Dans le monde chinois, la pression humaine interdit l’élevage de troupeaux nombreux : l’équilibre est assuré par la récupération attentive de toute la matière organique qui peut enrichir la terre et par la fabrication de composts ou l’utilisation d’engrais verts.

La révolution agricole, qui prend naissance en Europe au xviiie s., élimine la jachère. Les agronomes anglais, comme « Turnip » Townshend, introduisent dans l’assolement des racines, le navet d’abord, la betterave plus tard. L’année de repos est supprimée, l’élevage est intensifié, la production de viande augmente, comme les rendements céréaliers, cependant que le sol bénéficie de restitutions plus copieuses. Les légumineuses fourragères jouent ailleurs le même rôle.

Aujourd’hui, l’utilisation des engrais chimiques permet de rendre au sol ce que la culture lui enlève, sans que l’élevage soit indispensable. On peut cependant craindre, à la longue, une diminution de la teneur en matière organique, qui nuirait à l’équilibre des sols.

Les contrastes les plus importants qui existent aujourd’hui dans le monde en matière agricole tiennent à la diversité des systèmes qui permettent d’utiliser la terre tout en assurant sa fécondité renouvelée. Les solutions proposées réussissent ici mieux qu’ailleurs en fonction du milieu naturel, du climat et des habitudes sociales : cela contribue à modeler la répartition des systèmes de culture sur les grands ensembles physiques et les aires de civilisation qui se partagent le monde.


Les systèmes de culture

Le monde tropical demeure partagé entre l’agriculture sur brûlis et la riziculture irriguée. La première correspond à une utilisation extrêmement peu efficace de terres non irrigables. Il est possible de passer, dans ces milieux, à une culture continue qui autorise des densités beaucoup plus élevées : mais la productivité du travail diminue, ce qui freine évidemment la généralisation des solutions les plus intéressantes sur le plan agronomique. La riziculture ne peut s’installer dans tous les environnements ; l’augmentation des rendements ne s’accompagne pas nécessairement d’un gain par rapport au travail fourni.
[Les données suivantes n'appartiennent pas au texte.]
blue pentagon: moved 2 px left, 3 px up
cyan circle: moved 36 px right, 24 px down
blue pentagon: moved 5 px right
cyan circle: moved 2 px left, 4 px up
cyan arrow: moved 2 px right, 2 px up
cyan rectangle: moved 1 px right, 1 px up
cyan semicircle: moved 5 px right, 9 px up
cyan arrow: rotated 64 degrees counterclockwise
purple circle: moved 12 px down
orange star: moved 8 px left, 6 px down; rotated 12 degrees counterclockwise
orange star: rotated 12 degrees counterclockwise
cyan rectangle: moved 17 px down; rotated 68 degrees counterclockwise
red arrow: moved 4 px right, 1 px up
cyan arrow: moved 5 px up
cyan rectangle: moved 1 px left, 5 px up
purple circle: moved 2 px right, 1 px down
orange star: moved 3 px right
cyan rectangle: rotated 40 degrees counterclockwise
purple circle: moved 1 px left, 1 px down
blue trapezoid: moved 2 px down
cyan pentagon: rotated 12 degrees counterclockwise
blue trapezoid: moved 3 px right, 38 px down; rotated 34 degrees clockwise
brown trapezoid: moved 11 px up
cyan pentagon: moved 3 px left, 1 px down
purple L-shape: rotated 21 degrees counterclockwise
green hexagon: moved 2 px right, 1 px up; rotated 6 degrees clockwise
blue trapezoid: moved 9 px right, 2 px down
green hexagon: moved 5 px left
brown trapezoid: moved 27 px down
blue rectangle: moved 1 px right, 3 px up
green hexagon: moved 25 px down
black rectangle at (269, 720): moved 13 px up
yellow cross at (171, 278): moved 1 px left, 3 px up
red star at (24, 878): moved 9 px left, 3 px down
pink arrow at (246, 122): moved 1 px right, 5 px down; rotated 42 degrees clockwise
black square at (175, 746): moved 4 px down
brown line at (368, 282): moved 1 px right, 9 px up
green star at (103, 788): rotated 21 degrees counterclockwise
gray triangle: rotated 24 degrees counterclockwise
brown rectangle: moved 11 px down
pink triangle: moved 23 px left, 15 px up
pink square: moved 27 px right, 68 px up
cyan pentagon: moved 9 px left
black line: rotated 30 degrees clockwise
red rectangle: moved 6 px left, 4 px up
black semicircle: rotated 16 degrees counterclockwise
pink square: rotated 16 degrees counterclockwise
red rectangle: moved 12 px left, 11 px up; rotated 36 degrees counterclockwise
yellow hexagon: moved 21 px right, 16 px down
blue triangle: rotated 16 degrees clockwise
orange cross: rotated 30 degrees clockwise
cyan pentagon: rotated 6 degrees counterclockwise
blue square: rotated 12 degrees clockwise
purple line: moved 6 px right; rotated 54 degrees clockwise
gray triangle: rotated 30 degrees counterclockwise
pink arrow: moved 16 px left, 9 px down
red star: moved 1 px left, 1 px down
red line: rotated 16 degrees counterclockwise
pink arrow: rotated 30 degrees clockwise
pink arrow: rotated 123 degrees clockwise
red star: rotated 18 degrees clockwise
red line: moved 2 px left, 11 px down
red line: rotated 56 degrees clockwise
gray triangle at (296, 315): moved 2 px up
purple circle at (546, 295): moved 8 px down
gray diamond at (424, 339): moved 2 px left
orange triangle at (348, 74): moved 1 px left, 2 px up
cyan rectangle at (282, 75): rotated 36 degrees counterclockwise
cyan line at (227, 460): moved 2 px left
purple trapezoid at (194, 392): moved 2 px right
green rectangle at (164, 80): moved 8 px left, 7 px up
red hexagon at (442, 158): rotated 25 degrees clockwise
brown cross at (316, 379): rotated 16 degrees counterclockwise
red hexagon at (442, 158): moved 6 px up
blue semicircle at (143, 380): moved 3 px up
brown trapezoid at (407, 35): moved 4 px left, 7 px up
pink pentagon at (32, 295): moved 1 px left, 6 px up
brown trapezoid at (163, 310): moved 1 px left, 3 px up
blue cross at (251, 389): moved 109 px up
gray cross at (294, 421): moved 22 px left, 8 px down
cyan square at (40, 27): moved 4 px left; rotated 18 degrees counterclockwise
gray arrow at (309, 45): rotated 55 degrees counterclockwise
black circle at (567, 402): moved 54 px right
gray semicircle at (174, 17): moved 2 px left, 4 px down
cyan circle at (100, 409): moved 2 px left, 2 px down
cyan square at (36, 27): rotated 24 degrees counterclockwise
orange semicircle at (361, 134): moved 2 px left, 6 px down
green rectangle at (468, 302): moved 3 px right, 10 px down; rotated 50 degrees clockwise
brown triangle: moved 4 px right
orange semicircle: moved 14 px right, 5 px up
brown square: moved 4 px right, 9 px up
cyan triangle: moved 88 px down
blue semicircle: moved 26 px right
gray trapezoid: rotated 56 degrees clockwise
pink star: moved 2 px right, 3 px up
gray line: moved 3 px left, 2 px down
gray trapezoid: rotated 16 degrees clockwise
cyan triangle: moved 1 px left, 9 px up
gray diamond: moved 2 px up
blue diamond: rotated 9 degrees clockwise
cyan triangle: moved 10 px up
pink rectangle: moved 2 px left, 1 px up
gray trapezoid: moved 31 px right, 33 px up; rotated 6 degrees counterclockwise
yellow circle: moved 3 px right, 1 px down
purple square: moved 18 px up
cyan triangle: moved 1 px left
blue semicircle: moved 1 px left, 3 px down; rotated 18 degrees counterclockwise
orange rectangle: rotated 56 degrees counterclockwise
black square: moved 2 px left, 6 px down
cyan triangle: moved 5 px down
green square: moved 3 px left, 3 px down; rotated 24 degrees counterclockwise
Dans les zones arides du monde, les conditions se prêtent généralement à la mise en place de systèmes très intensifs. Les conditions de sols sont bonnes, l’élevage existe souvent. On arrive à pratiquer des cultures continues à rendements élevés, depuis un passé très reculé, dans les oasis du Moyen-Orient comme sur certaines terres du Mexique.

Le monde tempéré associe généralement la culture à l’élevage. Les systèmes extensifs anciens, à jachère, disparaissent. Ils sont remplacés, là où les densités sont fortes, par des rotations savantes inspirées de celles imaginées en Europe du Nord-Ouest dans le courant du xixe s. Dans les régions tempérées du Nouveau Monde et de l’hémisphère Sud, les conditions n’imposent pas une intensification analogue, si bien que l’accent est mis sur l’augmentation de la productivité du travail. On laisse subsister la jachère pour des raisons économiques : elle n’a de justification agronomique que dans les zones de climat déjà sec, car elle permet alors de pratiquer une céréaliculture efficace jusque dans des zones très marginales.

La plupart des systèmes agraires associent dans leurs champs et dans leurs rotations de nombreuses plantes. Les cas de monocultures exclusives sont rares et le plus souvent tardifs ; ils sont généralement apparus à la suite de l’élargissement du commerce international à la fin du siècle dernier. Dans les civilisations primitives, lorsque les communications sont difficiles, on est au contraire étonné de l’extraordinaire variété des espèces connues, cueillies et cultivées. Dès que les échanges s’organisent, un tri s’opère : la plupart des espèces ne satisfont qu’imparfaitement les besoins humains ; elles manquent souvent de la souplesse qui rend leur culture facile. Et dans les civilisations agraires avancées, même lorsque les productions sont destinées à la consommation locale, les cultures sont standardisées. Quelques plantes nourricières fournissent l’essentiel de ce qui est nécessaire à la vie. Dans la plus grande partie des cas, c’est aux céréales que se trouve dévolu ce rôle stratégique. Dans certaines zones, l’alimentation dépend en revanche beaucoup de racines ou des fruits de certains arbres.